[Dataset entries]
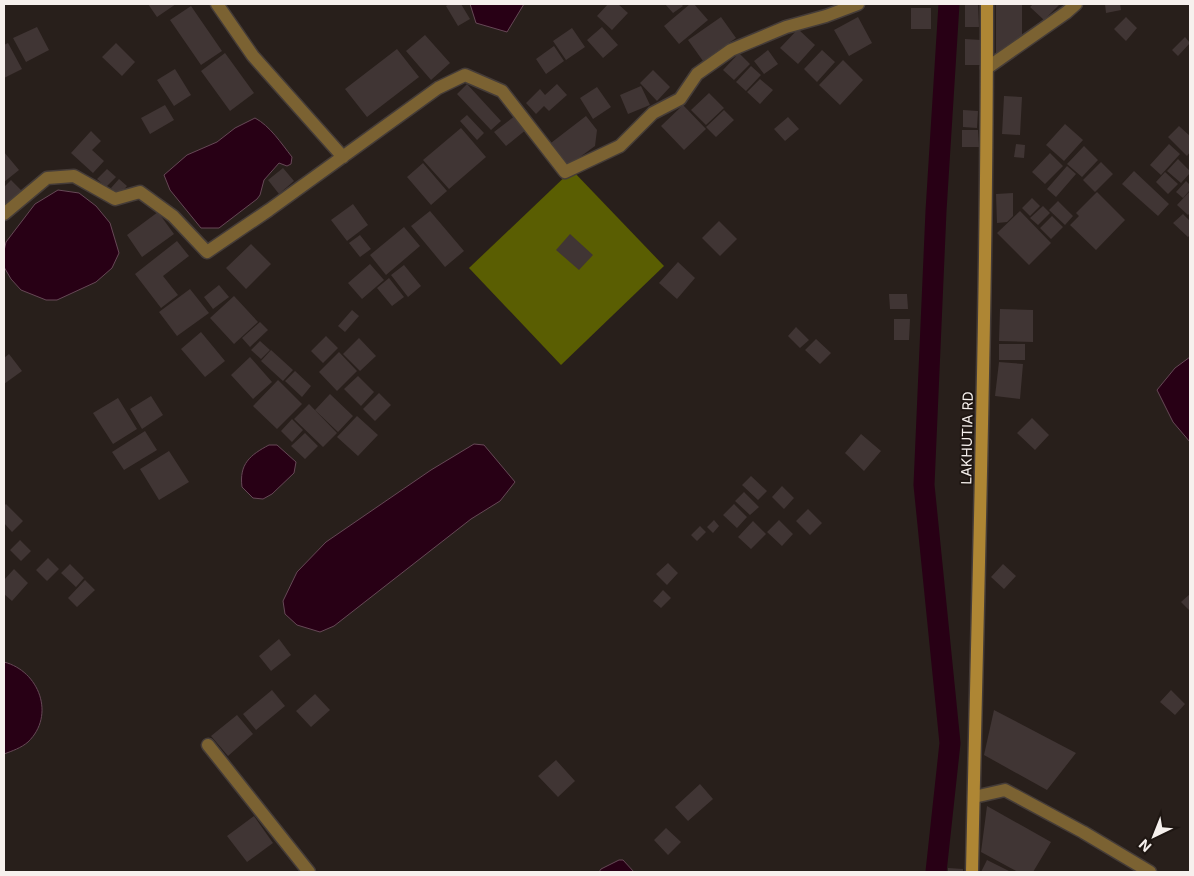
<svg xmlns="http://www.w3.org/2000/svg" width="1194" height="876" viewBox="0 0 1194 876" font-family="Inter,sans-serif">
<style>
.forest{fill:#5a5e02}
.water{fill:#280015;stroke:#664856}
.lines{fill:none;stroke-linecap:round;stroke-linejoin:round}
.canal{stroke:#280015;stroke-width:21}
.building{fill:#403534}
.street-casing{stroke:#453c38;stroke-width:15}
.secondary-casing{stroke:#453c38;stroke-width:15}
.street{stroke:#7b6232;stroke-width:12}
.secondary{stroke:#ae8634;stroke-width:12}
.labels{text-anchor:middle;stroke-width:4;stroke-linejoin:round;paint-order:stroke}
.street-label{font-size:14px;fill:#f6f0ed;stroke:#1e1612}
</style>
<rect width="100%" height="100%" fill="#281f1b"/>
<path class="forest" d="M572,170L664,266L561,365L469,268Z"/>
<path class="water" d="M470,4H524L507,32L476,23Z
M255,118C270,126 281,143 292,157L291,164L287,166L279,163L264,180L260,195L257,199L219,228H201L170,190L164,175L187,155L217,142L235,128Z
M58,190L79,193L96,206L110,223L119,253L112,268L96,282L57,300H46L21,290L11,279L4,267V251L6,242L35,204Z
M1190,357V442L1173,422L1157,390L1175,368Z
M474,444L484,445L515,482L500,501L471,519L334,626L320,632L297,625L285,614L283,601L297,572L326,542L431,470Z
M269,445H277L296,462L294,473L272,494L263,499L253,498L242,487C239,464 250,455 269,445Z
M4,662C39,671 56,715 28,742C21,748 12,751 4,754Z
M619,860H623L634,872H599L601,869Z"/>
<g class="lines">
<path class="canal" d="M936,872L950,743L924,485L936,211L949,4"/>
</g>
<path class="building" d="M148,4H176L157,17Z
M449,4H461L470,19L458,26L446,6Z
M608,4H618L628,13L612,30L597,16Z
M665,4H681L683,6L673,13Z
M690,4H694L708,20L679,44L664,26Z
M965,4H978L979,27H965Z
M996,4H1022V39L996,56Z
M1033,4H1060L1044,20L1030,7Z
M1105,4H1120L1121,10L1106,13Z
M191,6L222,51L201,65L170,20Z
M911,8H931V29H911Z
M721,17L736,38L703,61L688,40Z
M858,17L872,43L849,56L834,30Z
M1126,17L1137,28L1126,41L1114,29Z
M37,27L49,50L26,62L13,38Z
M602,27L618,45L603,58L587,40Z
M572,28L585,47L566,60L553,41Z
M798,29L815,45L798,64L780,48Z
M425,35L450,63L431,80L406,51Z
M1185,37L1190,43L1178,56L1172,50Z
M965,39L981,40V65H965Z
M8,43L22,69L4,78V45Z
M116,43L135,62L122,76L102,57Z
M554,46L564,61L546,74L536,59Z
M397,49L419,77L367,117L345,89Z
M768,50L778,64L764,74L754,61Z
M822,50L835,62L817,82L804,69Z
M225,53L254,93L230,111L201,71Z
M739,53L750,64L734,80L723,70Z
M843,60L863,80L840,105L819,85Z
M751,66L761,75L746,91L736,82Z
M175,69L191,95L174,106L157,80Z
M653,70L670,87L657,101L640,83Z
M760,79L773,90L760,104L747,92Z
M467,84L501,121L491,130L457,94Z
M557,84L567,95L549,111L544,106L536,114L526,103L540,89L545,95Z
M641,86L650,105L628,114L620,95Z
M597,87L611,107L593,119L580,98Z
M709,93L724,108L706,125L691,110Z
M1004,96L1022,97L1020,135L1002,134Z
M165,105L174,120L150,134L141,118Z
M683,105L706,129L684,150L661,126Z
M724,110L734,120L716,137L706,127Z
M963,110L978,111L977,128L963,127Z
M467,115L484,133L477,140L460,121Z
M516,115L527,129L506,146L494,132Z
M586,116L597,130L595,146L565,168L547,146Z
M788,117L799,129L785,141L774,129Z
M1065,124L1083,140L1064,161L1046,145Z
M1179,126L1190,136V152L1187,156L1168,137Z
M461,128L486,157L449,189L423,160Z
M962,130H978L979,147H962Z
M91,131L101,141L92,150L104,161L93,173L71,153Z
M1016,144L1025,145L1024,158L1014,157Z
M1169,144L1180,154L1161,175L1150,165Z
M1084,146L1098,160L1082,177L1067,164Z
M4,152L19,170L4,182Z
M1050,153L1063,166L1045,184L1032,172Z
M1178,159L1190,171V173L1181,183L1167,171Z
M1101,162L1113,174L1095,192L1083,180Z
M423,163L447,191L431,205L407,177Z
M1067,166L1076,174L1056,197L1047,189Z
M283,168L294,181L279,194L268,180Z
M107,169L116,177L106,187L97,179Z
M1134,171L1169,204L1158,216L1122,184Z
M1165,172L1178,184L1168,194L1156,182Z
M119,179L127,186L119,195L111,188Z
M11,180L22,191L4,207V187Z
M1186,181L1190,185V190L1183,198L1176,192Z
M1190,191V213L1188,215L1177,205Z
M1097,192L1125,220L1096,250L1070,225L1079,216L1076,213Z
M1013,193V216L1007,222L997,223L996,194Z
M1032,198L1040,206L1030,216L1022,208Z
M1058,201L1073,216L1065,225L1049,210Z
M353,204L368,225L347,241L331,220Z
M1043,206L1050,213L1038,225L1030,218Z
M430,211L464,251L445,267L411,226Z
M1020,211L1051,243L1029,265L997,233Z
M158,212L174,234L142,257L127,235Z
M1183,214L1189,220L1190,218V235L1188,237L1173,223Z
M1052,216L1063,227L1051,239L1040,228Z
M719,221L737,239L720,256L702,238Z
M404,227L420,246L386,275L370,255Z
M570,234L593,255L579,270L556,250Z
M360,235L371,249L360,257L349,243Z
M177,241L189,256L163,276L178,295L161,308L135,274Z
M251,244L271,264L246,289L226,268Z
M678,262L695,278L677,299L659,283Z
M370,264L384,280L362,299L348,283Z
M404,265L421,286L408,297L391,275Z
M389,278L404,297L392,306L377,288Z
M219,285L229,297L213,309L204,297Z
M190,289L209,313L177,336L159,312Z
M889,294H907L908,309H890Z
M234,296L258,322L234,344L210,318Z
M1000,309L1033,310V342L999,341Z
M352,310L359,316L345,332L338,326Z
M894,319H910L909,340H894Z
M260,322L268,330L250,347L242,338Z
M796,327L809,340L800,348L788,336Z
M201,332L225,361L205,377L181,349Z
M326,336L338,348L323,363L311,351Z
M359,338L376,356L360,371L343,354Z
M816,339L831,353L820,364L805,350Z
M260,341L270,350L261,359L251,350Z
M999,344H1025V360H999Z
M271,350L293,370L283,381L261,361Z
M339,352L357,371L337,391L319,372Z
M9,354L22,371L4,384V358Z
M250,357L272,382L253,399L231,375Z
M999,362L1023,364L1020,399L995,396Z
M295,371L311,386L302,397L285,381Z
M358,376L374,392L361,406L344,389Z
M278,380L302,404L277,429L253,406Z
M379,393L391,405L375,421L363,409Z
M330,394L353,416L338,432L315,410Z
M151,396L163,415L142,429L130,409Z
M118,398L137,429L113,444L93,413Z
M309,404L337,433L323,447L294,419Z
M357,416L378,435L358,456L337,437Z
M1032,418L1049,435L1035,450L1017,433Z
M292,419L303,430L292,442L281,431Z
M145,431L157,450L124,470L112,452Z
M305,433L318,446L305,459L291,446Z
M861,434L881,451L864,471L845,453Z
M169,451L189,482L159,500L140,469Z
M751,476L767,491L758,500L742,485Z
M782,486L794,498L784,509L772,497Z
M744,492L759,507L750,515L735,501Z
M6,504L23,521L12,532L4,523V506Z
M734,504L747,517L737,528L723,515Z
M808,509L822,523L810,535L796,521Z
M714,520L719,526L713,533L707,527Z
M779,520L793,534L782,546L767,532Z
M753,521L766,534L751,549L738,537Z
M700,526L706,532L697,541L691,535Z
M20,540L31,551L21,561L10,550Z
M48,558L59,569L47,581L36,570Z
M668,563L678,573L667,585L656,574Z
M70,564L84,578L76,587L61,573Z
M1003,564L1016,576L1004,589L991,577Z
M14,569L28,583L12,601L4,594V580Z
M85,580L95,590L77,607L68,598Z
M663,590L671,598L661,608L653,601Z
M1190,594V611L1181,602Z
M279,639L291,655L271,671L259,656Z
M272,690L285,706L256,730L243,714Z
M1171,690L1185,704L1175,715L1160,702Z
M315,694L330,710L311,727L296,711Z
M994,710L1076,753L1047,790L984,755Z
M237,715L253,734L228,756L211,736Z
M556,760L575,781L558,797L538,776Z
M700,784L713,799L688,821L675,807Z
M987,806L1051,842L1033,872H1018L981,852Z
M254,816L273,843L247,862L227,836Z
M666,828L681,842L668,855L654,840Z
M987,860L1011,872H981Z
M948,868L963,869V872H948Z"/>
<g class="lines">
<defs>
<path id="street" d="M217,4L253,56L343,157
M987,68L1067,12L1076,4
M4,214L47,178L74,176L115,199L140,192L173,216L207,252L269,210L438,88L465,75L502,91L565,172L620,146L653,113L680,99L697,74L731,50L786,27L826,16L858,4
M208,745L309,872
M974,797L1005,790L1083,832L1150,872"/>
<path id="secondary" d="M972,872C978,583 987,293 987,4"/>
</defs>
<use href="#street" class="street-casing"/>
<use href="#secondary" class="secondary-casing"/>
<use href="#street" class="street"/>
<use href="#secondary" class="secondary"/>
</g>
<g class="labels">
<g class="street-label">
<text transform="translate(967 438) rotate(-89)" y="5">LAKHUTIA RD</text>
</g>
</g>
<rect width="1194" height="876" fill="none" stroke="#f6f0ed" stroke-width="10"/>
<g transform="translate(1154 836) rotate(223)" stroke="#1e1612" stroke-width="4" paint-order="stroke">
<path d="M0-4L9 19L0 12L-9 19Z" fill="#f6f0ed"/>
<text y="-8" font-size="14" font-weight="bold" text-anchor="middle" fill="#f6f0ed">N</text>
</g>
</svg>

**Task statement**
All lines above that contain "casing" are required in the answer.

**Reply**
.street-casing{stroke:#453c38;stroke-width:15}
.secondary-casing{stroke:#453c38;stroke-width:15}
<use href="#street" class="street-casing"/>
<use href="#secondary" class="secondary-casing"/>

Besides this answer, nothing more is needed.